[DATA RECORDS]

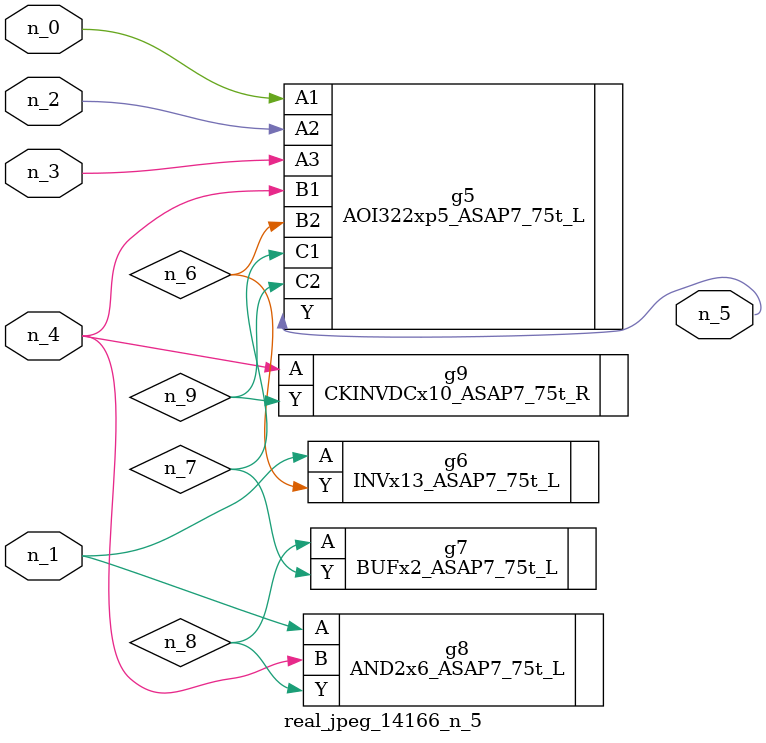
<source format=v>
module real_jpeg_14166_n_5 (n_4, n_0, n_1, n_2, n_3, n_5);

input n_4;
input n_0;
input n_1;
input n_2;
input n_3;

output n_5;

wire n_8;
wire n_6;
wire n_7;
wire n_9;

AOI322xp5_ASAP7_75t_L g5 ( 
.A1(n_0),
.A2(n_2),
.A3(n_3),
.B1(n_4),
.B2(n_6),
.C1(n_7),
.C2(n_9),
.Y(n_5)
);

INVx13_ASAP7_75t_L g6 ( 
.A(n_1),
.Y(n_6)
);

AND2x6_ASAP7_75t_L g8 ( 
.A(n_1),
.B(n_4),
.Y(n_8)
);

CKINVDCx10_ASAP7_75t_R g9 ( 
.A(n_4),
.Y(n_9)
);

BUFx2_ASAP7_75t_L g7 ( 
.A(n_8),
.Y(n_7)
);


endmodule
</source>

[/DATA RECORDS]

(WHAT THE TASK REQUIRES) Write the lines above out again exactly, excluding every picture.

(ANSWER TO THIS TASK)
<source format=v>
module real_jpeg_14166_n_5 (n_4, n_0, n_1, n_2, n_3, n_5);

input n_4;
input n_0;
input n_1;
input n_2;
input n_3;

output n_5;

wire n_8;
wire n_6;
wire n_7;
wire n_9;

AOI322xp5_ASAP7_75t_L g5 ( 
.A1(n_0),
.A2(n_2),
.A3(n_3),
.B1(n_4),
.B2(n_6),
.C1(n_7),
.C2(n_9),
.Y(n_5)
);

INVx13_ASAP7_75t_L g6 ( 
.A(n_1),
.Y(n_6)
);

AND2x6_ASAP7_75t_L g8 ( 
.A(n_1),
.B(n_4),
.Y(n_8)
);

CKINVDCx10_ASAP7_75t_R g9 ( 
.A(n_4),
.Y(n_9)
);

BUFx2_ASAP7_75t_L g7 ( 
.A(n_8),
.Y(n_7)
);


endmodule
</source>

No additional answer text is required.